_Collected data entries:_
........

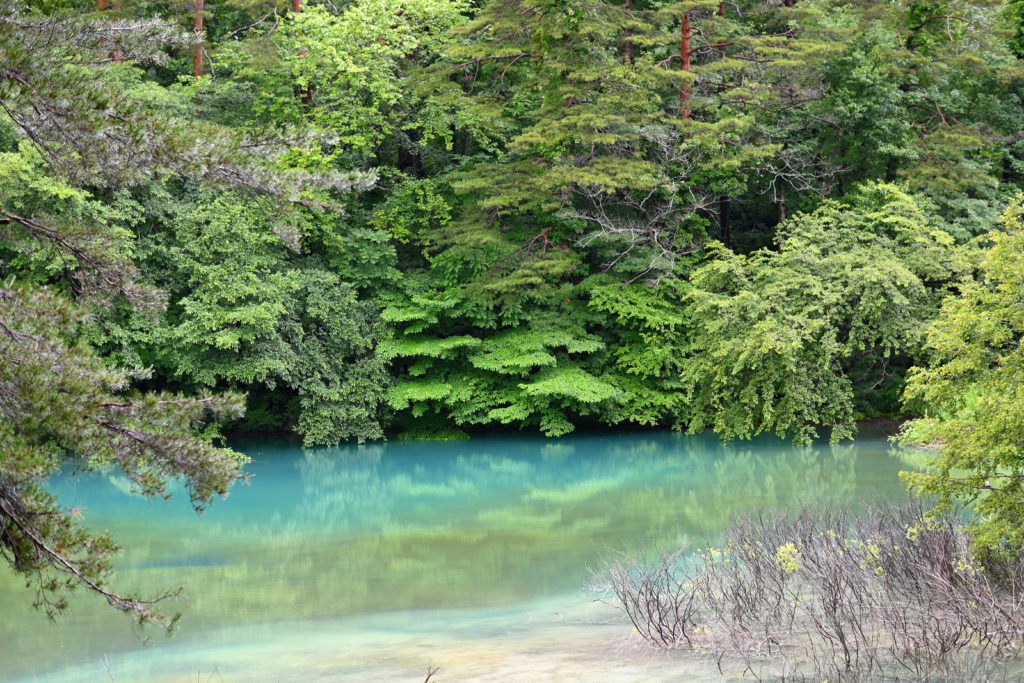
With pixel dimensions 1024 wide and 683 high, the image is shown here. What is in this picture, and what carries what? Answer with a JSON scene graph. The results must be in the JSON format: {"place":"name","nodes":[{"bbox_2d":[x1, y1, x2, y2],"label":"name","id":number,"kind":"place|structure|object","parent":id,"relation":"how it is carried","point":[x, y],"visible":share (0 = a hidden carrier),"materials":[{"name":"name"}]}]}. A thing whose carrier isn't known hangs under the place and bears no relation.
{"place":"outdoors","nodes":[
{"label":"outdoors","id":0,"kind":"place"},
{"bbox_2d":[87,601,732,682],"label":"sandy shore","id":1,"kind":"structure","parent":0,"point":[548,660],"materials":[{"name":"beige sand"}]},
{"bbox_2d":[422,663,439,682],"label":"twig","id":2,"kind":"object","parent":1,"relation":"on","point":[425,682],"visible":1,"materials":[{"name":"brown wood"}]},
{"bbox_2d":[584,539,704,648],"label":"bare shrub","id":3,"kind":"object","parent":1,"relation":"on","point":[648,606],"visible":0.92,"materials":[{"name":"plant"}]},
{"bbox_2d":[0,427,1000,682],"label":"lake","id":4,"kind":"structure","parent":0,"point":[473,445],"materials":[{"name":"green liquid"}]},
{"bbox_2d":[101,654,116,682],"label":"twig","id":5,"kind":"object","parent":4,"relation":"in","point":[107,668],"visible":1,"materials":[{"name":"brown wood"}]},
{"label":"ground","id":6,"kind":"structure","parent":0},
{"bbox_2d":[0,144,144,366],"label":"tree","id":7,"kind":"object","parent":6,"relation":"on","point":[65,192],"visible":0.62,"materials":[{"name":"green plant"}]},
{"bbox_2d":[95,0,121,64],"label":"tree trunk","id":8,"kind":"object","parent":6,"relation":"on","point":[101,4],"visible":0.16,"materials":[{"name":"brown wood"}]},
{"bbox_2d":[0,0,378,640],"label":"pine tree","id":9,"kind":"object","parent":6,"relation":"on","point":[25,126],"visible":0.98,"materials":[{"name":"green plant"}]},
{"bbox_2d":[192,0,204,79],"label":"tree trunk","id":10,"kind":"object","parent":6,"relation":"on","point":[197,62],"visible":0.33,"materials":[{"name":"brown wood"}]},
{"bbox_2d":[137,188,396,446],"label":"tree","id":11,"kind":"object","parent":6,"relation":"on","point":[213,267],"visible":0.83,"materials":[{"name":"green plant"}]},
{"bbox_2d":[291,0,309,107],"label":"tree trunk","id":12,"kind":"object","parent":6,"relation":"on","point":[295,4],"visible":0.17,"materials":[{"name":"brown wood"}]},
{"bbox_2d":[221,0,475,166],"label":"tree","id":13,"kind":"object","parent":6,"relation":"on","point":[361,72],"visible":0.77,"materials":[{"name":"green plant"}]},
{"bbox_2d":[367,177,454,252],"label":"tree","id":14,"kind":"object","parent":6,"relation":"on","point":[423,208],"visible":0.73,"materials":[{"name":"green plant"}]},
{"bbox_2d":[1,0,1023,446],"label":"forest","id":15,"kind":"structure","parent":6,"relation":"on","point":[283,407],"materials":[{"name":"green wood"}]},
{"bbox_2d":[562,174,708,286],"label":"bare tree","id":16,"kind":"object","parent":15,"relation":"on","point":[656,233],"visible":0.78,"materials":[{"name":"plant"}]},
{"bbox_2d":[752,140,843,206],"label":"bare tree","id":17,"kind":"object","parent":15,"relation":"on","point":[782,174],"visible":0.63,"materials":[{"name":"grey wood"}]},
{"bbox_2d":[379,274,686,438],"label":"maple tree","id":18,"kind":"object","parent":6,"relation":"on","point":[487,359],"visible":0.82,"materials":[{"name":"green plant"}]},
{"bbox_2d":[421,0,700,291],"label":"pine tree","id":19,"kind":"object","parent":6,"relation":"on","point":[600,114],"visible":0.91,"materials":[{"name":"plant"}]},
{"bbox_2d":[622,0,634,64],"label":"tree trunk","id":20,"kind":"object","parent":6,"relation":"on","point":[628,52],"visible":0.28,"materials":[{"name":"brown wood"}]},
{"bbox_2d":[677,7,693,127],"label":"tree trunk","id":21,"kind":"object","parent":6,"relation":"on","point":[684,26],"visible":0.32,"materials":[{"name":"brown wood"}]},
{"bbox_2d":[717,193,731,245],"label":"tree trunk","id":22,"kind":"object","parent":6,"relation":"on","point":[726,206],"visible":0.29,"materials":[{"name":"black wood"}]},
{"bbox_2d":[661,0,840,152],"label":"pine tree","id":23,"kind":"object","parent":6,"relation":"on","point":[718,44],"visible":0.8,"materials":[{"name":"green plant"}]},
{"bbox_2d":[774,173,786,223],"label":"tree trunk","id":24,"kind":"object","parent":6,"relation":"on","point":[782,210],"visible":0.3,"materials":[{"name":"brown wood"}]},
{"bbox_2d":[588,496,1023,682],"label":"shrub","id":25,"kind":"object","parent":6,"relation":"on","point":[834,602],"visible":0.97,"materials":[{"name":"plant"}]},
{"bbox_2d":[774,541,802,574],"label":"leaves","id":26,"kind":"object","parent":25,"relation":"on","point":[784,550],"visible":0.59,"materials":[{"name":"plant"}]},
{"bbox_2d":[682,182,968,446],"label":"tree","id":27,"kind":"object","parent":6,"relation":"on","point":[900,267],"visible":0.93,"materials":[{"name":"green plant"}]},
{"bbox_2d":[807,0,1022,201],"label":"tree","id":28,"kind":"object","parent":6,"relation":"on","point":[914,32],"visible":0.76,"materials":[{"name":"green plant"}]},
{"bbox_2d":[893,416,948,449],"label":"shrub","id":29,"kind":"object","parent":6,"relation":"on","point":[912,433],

........

For every line above, produce an exact transcription that omits the images.

With pixel dimensions 1024 wide and 683 high, the image is shown here. What is in this picture, and what carries what? Answer with a JSON scene graph. The results must be in the JSON format: {"place":"name","nodes":[{"bbox_2d":[x1, y1, x2, y2],"label":"name","id":number,"kind":"place|structure|object","parent":id,"relation":"how it is carried","point":[x, y],"visible":share (0 = a hidden carrier),"materials":[{"name":"name"}]}]}. A thing whose carrier isn't known hangs under the place and bears no relation.
{"place":"outdoors","nodes":[
{"label":"outdoors","id":0,"kind":"place"},
{"bbox_2d":[87,601,732,682],"label":"sandy shore","id":1,"kind":"structure","parent":0,"point":[548,660],"materials":[{"name":"beige sand"}]},
{"bbox_2d":[422,663,439,682],"label":"twig","id":2,"kind":"object","parent":1,"relation":"on","point":[425,682],"visible":1,"materials":[{"name":"brown wood"}]},
{"bbox_2d":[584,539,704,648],"label":"bare shrub","id":3,"kind":"object","parent":1,"relation":"on","point":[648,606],"visible":0.92,"materials":[{"name":"plant"}]},
{"bbox_2d":[0,427,1000,682],"label":"lake","id":4,"kind":"structure","parent":0,"point":[473,445],"materials":[{"name":"green liquid"}]},
{"bbox_2d":[101,654,116,682],"label":"twig","id":5,"kind":"object","parent":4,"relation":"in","point":[107,668],"visible":1,"materials":[{"name":"brown wood"}]},
{"label":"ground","id":6,"kind":"structure","parent":0},
{"bbox_2d":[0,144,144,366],"label":"tree","id":7,"kind":"object","parent":6,"relation":"on","point":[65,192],"visible":0.62,"materials":[{"name":"green plant"}]},
{"bbox_2d":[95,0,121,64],"label":"tree trunk","id":8,"kind":"object","parent":6,"relation":"on","point":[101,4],"visible":0.16,"materials":[{"name":"brown wood"}]},
{"bbox_2d":[0,0,378,640],"label":"pine tree","id":9,"kind":"object","parent":6,"relation":"on","point":[25,126],"visible":0.98,"materials":[{"name":"green plant"}]},
{"bbox_2d":[192,0,204,79],"label":"tree trunk","id":10,"kind":"object","parent":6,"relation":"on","point":[197,62],"visible":0.33,"materials":[{"name":"brown wood"}]},
{"bbox_2d":[137,188,396,446],"label":"tree","id":11,"kind":"object","parent":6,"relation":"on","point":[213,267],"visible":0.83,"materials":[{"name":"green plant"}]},
{"bbox_2d":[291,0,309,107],"label":"tree trunk","id":12,"kind":"object","parent":6,"relation":"on","point":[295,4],"visible":0.17,"materials":[{"name":"brown wood"}]},
{"bbox_2d":[221,0,475,166],"label":"tree","id":13,"kind":"object","parent":6,"relation":"on","point":[361,72],"visible":0.77,"materials":[{"name":"green plant"}]},
{"bbox_2d":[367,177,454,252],"label":"tree","id":14,"kind":"object","parent":6,"relation":"on","point":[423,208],"visible":0.73,"materials":[{"name":"green plant"}]},
{"bbox_2d":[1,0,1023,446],"label":"forest","id":15,"kind":"structure","parent":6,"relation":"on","point":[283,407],"materials":[{"name":"green wood"}]},
{"bbox_2d":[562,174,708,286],"label":"bare tree","id":16,"kind":"object","parent":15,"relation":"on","point":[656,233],"visible":0.78,"materials":[{"name":"plant"}]},
{"bbox_2d":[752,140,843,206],"label":"bare tree","id":17,"kind":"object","parent":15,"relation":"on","point":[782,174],"visible":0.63,"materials":[{"name":"grey wood"}]},
{"bbox_2d":[379,274,686,438],"label":"maple tree","id":18,"kind":"object","parent":6,"relation":"on","point":[487,359],"visible":0.82,"materials":[{"name":"green plant"}]},
{"bbox_2d":[421,0,700,291],"label":"pine tree","id":19,"kind":"object","parent":6,"relation":"on","point":[600,114],"visible":0.91,"materials":[{"name":"plant"}]},
{"bbox_2d":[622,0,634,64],"label":"tree trunk","id":20,"kind":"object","parent":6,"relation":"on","point":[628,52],"visible":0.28,"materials":[{"name":"brown wood"}]},
{"bbox_2d":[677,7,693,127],"label":"tree trunk","id":21,"kind":"object","parent":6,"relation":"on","point":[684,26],"visible":0.32,"materials":[{"name":"brown wood"}]},
{"bbox_2d":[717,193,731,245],"label":"tree trunk","id":22,"kind":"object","parent":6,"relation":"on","point":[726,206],"visible":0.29,"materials":[{"name":"black wood"}]},
{"bbox_2d":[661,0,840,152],"label":"pine tree","id":23,"kind":"object","parent":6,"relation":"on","point":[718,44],"visible":0.8,"materials":[{"name":"green plant"}]},
{"bbox_2d":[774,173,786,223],"label":"tree trunk","id":24,"kind":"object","parent":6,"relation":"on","point":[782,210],"visible":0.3,"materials":[{"name":"brown wood"}]},
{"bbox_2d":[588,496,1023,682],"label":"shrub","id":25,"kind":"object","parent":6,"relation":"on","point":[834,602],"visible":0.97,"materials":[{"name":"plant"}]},
{"bbox_2d":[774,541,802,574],"label":"leaves","id":26,"kind":"object","parent":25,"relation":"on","point":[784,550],"visible":0.59,"materials":[{"name":"plant"}]},
{"bbox_2d":[682,182,968,446],"label":"tree","id":27,"kind":"object","parent":6,"relation":"on","point":[900,267],"visible":0.93,"materials":[{"name":"green plant"}]},
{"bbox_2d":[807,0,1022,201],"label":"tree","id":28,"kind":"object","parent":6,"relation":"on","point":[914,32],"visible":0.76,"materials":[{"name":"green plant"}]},
{"bbox_2d":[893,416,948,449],"label":"shrub","id":29,"kind":"object","parent":6,"relation":"on","point":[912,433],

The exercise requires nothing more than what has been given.